El primer torero que salió me hizo arrepentirme de haber ido. Se pasó un largo rato dándole al toro estocadas que le dejaron la espalda bañada de sangre. Y ni siquiera lo mató. Acabó bajando del caballo con una espada y, flanqueado por dos tipos con capas que mareaban al animal, procuró darle el golpe de gracia. Pero ni aún así, de cerca, consiguió matarlo. Cuando por fin logró tumbarlo, los otros dos se arrojaron sobre el toro con puñales a ver si se moría de una vez. Más que un arte, parecía un linchamiento de borrachos. Yo quería irme y ahorrarme ese espectáculo repulsivo, inhumano.
Luego llegó un torero que era una especie de David Beckham de la plaza. Joven, guapo y vistoso, hacía cabriolas en el caballo, jugueteaba con el toro, describía acrobacias sobre la arena y realmente daba un espectáculo. Además, no era tan brutal. Al contrario, sus estocadas eran precisas, sin escandalosas hemorragias, y practicaba algunas de ellas con pequeños punzones que lo obligaban prácticamente a poner la mano sobre el lomo del toro. Eso le ofrecía al animal oportunidad de matarlo al primer error. Me pareció más equitativo.
Más adelante, llegó un torero igualmente joven, impulsivo y brioso. También jugueteaba pícaramente con el toro entre banderilla y banderilla, y arriesgaba. Hasta que el toro se le fue encima.
La cosa fue muy rápida, pero cortó la respiración del público. El toro le dio al caballo en un costado, y el jinete rodó por el suelo. Se quedó inmóvil boca abajo, pero la bestia esa de casi 600 kilos corrió a darle de cornadas. Si hubiese estado boca arriba, o alguna cornada le hubiese acertado en el riñón, no se habría levantado nunca.
Pero se levantó, y continuó con la corrida. Minutos después, el toro se cayó y no consiguió levantarse. Entonces el público empezó a pedir que llevasen otro toro, uno sano. Yo quería gritar: “¿pero no han visto que a este hombre casi lo matan hace cinco minutos? ¿por qué no dejamos las cosas como están? ¿van a mandarle a un toro fresco para que lo asesine de verdad?”

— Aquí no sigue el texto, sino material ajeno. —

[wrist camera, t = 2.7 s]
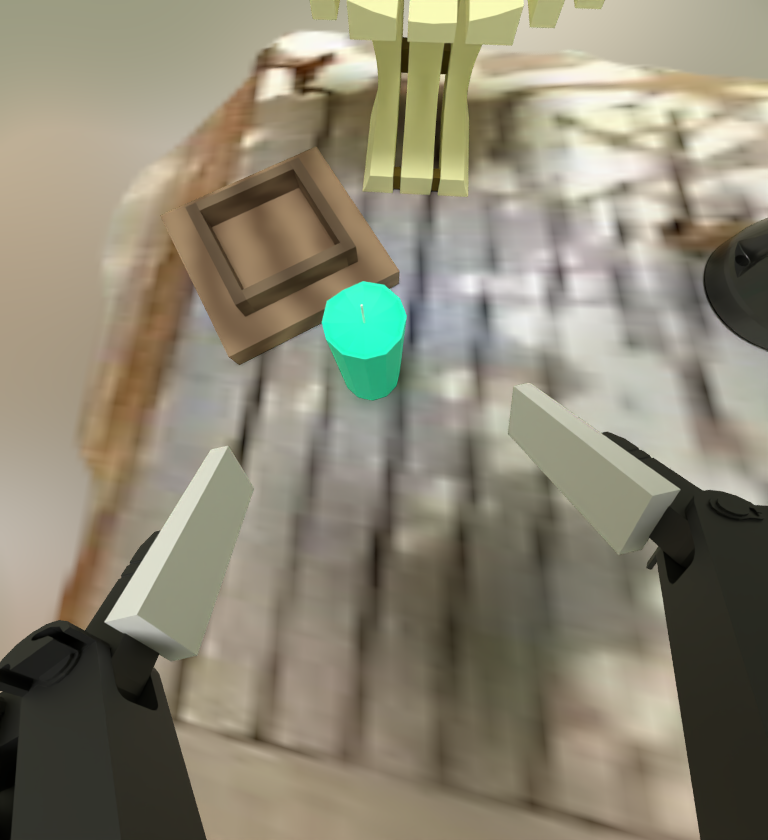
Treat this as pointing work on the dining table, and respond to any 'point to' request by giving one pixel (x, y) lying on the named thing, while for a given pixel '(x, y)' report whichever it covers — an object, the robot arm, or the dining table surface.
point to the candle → (366, 337)
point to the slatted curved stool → (429, 80)
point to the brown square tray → (276, 252)
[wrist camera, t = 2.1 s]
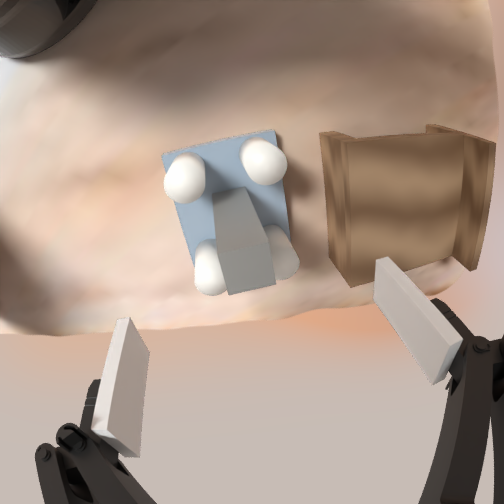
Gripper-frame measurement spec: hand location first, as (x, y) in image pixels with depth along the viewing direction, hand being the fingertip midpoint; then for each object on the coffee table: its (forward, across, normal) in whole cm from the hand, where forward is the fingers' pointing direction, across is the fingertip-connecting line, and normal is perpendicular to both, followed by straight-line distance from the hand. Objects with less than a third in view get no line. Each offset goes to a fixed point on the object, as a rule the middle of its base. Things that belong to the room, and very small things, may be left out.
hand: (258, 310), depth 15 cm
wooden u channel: (+16, +17, -2) cm, 23 cm away
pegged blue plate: (+16, 0, 0) cm, 16 cm away
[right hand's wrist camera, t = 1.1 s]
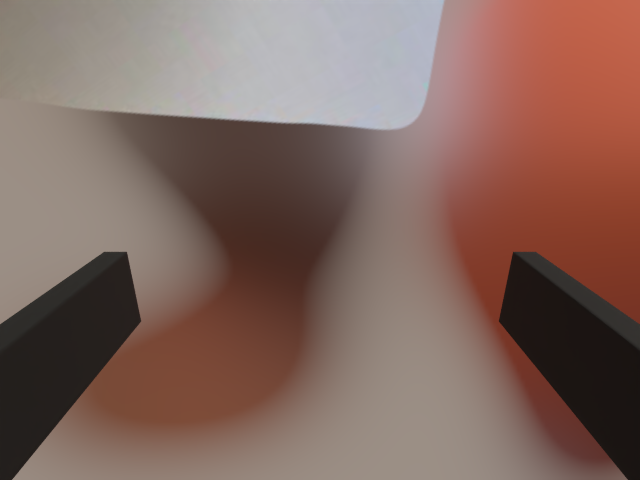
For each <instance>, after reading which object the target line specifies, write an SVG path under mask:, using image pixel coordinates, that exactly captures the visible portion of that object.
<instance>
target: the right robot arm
mask: <svg viewBox="0 0 640 480" xmlns="http://www.w3.org/2000/svg"><path fill="white" fill-rule="evenodd" d="M140 322H141V318H140V314H139V309H138V304H137V299H136V294H135V289H134V284H133V280H132V275H131V270H130V265H129V260H128V255H127V252H103V253H102V254H101V255H99V256H98V257H96V258H95V259H93V260H92V261H91V262H89V263H88V264H86V265H85V266H83V267H82V268H81V269H79V270H78V271H76V272H75V273H73V274H72V275H70V276H69V277H68V278H66V279H65V280H63V281H62V282H60V283H59V284H58V285H56V286H55V287H53V288H52V289H50V290H49V291H48V292H46V293H45V294H43V295H42V296H40V297H39V298H38V299H36V300H35V301H33V302H32V303H30V304H29V305H27V306H26V307H25V308H23V309H22V310H20V311H19V312H17V313H16V314H14V315H13V316H12V317H10V318H9V319H7V320H6V321H4V322H3V323H2V324H0V480H12V479H13V478H14V477H15V475H16V474H17V473H18V472H19V470H20V469H21V468H22V467H23V466H24V464H25V463H26V462H27V461H28V459H29V458H30V457H31V456H32V455H33V453H34V452H35V451H36V450H37V448H38V447H39V446H40V445H41V443H42V442H43V441H44V440H45V439H46V437H47V436H48V435H49V434H50V432H51V431H52V430H53V429H54V428H55V426H56V425H57V424H58V423H59V421H60V420H61V419H62V418H63V416H64V415H65V414H66V413H67V412H68V410H69V409H70V408H71V407H72V405H73V404H74V403H75V402H76V401H77V399H78V398H79V397H80V396H81V394H82V393H83V392H84V391H85V389H86V388H87V387H88V386H89V385H90V383H91V382H92V381H93V380H94V378H95V377H96V376H97V375H98V374H99V372H100V371H101V370H102V369H103V367H104V366H105V365H106V364H107V363H108V361H109V360H110V359H111V358H112V356H113V355H114V354H115V353H116V351H117V350H118V349H119V348H120V347H121V345H122V344H123V343H124V342H125V340H126V339H127V338H128V337H129V335H130V334H131V333H132V332H133V331H134V329H135V328H136V327H137V326H138V324H139V323H140ZM499 322H500V323H501V324H502V326H503V327H504V328H505V329H506V331H507V332H508V333H509V334H510V336H511V337H512V338H513V339H514V340H515V342H516V343H517V344H518V345H519V347H520V348H521V349H522V350H523V351H524V353H525V354H526V355H527V356H528V358H529V359H530V360H531V361H532V362H533V364H534V365H535V366H536V367H537V369H538V370H539V371H540V372H541V374H542V375H543V376H544V377H545V378H546V380H547V381H548V382H549V383H550V385H551V386H552V387H553V388H554V390H555V391H556V392H557V393H558V394H559V396H560V397H561V398H562V399H563V401H564V402H565V403H566V404H567V405H568V407H569V408H570V409H571V410H572V412H573V413H574V414H575V415H576V417H577V418H578V419H579V420H580V421H581V423H582V424H583V425H584V426H585V428H586V429H587V430H588V431H589V432H590V434H591V435H592V436H593V437H594V439H595V440H596V441H597V442H598V444H599V445H600V446H601V447H602V448H603V450H604V451H605V452H606V453H607V455H608V456H609V457H610V458H611V459H612V461H613V462H614V463H615V464H616V466H617V467H618V468H619V469H620V471H621V472H622V473H623V474H624V475H625V477H626V478H627V479H628V480H640V324H638V323H637V322H636V321H634V320H633V319H631V318H630V317H628V316H627V315H626V314H624V313H623V312H621V311H620V310H618V309H617V308H615V307H614V306H613V305H611V304H610V303H608V302H607V301H605V300H604V299H603V298H601V297H600V296H598V295H597V294H595V293H594V292H593V291H591V290H590V289H588V288H587V287H585V286H584V285H582V284H581V283H580V282H578V281H577V280H575V279H574V278H572V277H571V276H570V275H568V274H567V273H565V272H564V271H562V270H561V269H559V268H558V267H557V266H555V265H554V264H552V263H551V262H549V261H548V260H547V259H545V258H544V257H542V256H541V255H539V254H538V253H537V252H513V255H512V260H511V265H510V270H509V275H508V280H507V285H506V289H505V294H504V299H503V304H502V309H501V314H500V319H499Z"/></svg>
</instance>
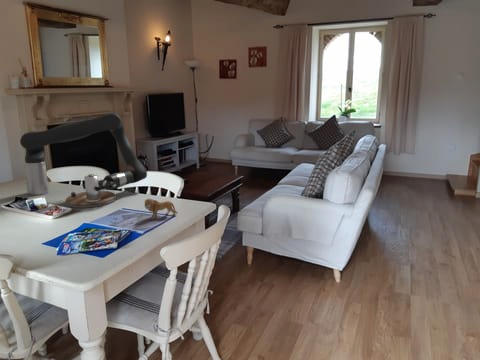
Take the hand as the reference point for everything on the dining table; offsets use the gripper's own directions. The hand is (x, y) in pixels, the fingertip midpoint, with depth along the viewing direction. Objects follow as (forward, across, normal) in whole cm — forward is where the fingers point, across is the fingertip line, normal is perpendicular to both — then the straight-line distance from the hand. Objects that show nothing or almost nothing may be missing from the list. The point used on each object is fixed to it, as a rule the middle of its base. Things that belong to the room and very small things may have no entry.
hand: (89, 188), depth 177 cm
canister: (-1, 0, +6) cm, 7 cm away
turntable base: (-5, -6, +9) cm, 12 cm away
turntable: (-5, -6, +8) cm, 11 cm away
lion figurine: (-3, +40, +9) cm, 42 cm away
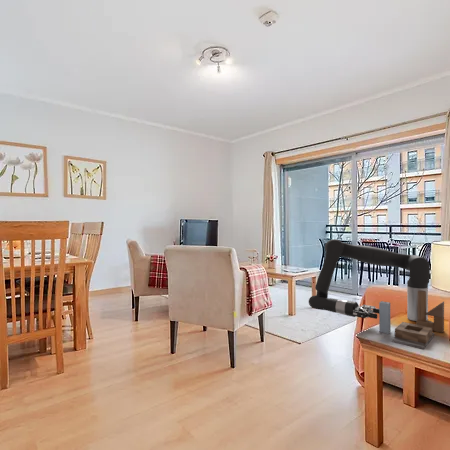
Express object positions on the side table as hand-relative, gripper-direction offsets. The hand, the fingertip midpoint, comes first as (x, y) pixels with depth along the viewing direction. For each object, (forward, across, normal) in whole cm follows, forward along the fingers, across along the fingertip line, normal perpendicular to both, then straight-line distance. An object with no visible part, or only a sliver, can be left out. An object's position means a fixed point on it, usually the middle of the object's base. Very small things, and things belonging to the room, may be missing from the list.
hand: (380, 314), depth 152 cm
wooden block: (+17, +17, +8) cm, 25 cm away
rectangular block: (+2, 0, +8) cm, 8 cm away
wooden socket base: (+14, 0, +8) cm, 16 cm away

El torero continuó la corrida contra el toro nuevo. Lo más increíble es que lo hizo muy bien, arrancó aplausos del respetable. Pero una vez más, la muerte del toro fue una sangría. El hombre tuvo que apearse del caballo, y se pasó un rato buscando el punto por dónde clavarle la espada a un animal arrinconado que echaba sangre por la boca y al que la lengua le colgaba. Entonces, el público empezó a abuchearlo. El torero pasó de estar a punto de morir a ser un héroe y a ser pifiado en menos de veinte minutos. Luego, al fin, consiguió matar al toro.

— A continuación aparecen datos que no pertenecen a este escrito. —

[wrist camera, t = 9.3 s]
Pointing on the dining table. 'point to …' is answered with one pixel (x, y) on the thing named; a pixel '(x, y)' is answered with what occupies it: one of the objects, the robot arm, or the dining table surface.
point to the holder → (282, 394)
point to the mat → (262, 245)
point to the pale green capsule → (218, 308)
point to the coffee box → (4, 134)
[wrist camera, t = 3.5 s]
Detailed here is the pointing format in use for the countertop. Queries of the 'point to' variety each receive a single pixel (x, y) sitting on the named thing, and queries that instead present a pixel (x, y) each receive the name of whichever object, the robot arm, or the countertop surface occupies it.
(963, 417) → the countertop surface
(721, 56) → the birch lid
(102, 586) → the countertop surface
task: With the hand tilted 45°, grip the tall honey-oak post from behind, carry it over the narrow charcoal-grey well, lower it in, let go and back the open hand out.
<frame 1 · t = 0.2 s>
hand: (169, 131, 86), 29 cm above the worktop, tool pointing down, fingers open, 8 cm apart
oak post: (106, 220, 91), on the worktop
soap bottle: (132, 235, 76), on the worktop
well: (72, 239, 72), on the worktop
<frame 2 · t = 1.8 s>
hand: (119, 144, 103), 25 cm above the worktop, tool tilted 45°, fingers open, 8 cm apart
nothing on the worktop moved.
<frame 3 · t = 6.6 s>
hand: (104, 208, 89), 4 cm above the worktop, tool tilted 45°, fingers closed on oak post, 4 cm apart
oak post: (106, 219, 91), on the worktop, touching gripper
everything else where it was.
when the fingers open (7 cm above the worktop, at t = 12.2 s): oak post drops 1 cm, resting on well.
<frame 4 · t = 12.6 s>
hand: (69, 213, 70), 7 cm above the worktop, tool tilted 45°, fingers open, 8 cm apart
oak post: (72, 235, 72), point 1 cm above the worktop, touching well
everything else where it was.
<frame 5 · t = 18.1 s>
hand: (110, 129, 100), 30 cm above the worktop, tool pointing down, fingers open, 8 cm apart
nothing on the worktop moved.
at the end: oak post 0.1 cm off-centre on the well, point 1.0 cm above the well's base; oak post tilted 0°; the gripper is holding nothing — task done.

Después de todo eso, aún pienso que la corrida es un evento cruel e innecesariamente sangriento. Pero ya no creo que sea un combate tan injusto. Es verdad que, si un imbécil me tuviese arrinconado y con la lengua afuera y no fuese capaz de darme la estocada final, con gusto le perforaría los riñones. Pero también es cierto que, si yo hubiese estado tirado boca abajo, con un toro de más de media tonelada corneándome el costado, me preguntaría por qué tenía que enfrentarme a semejante monstruo.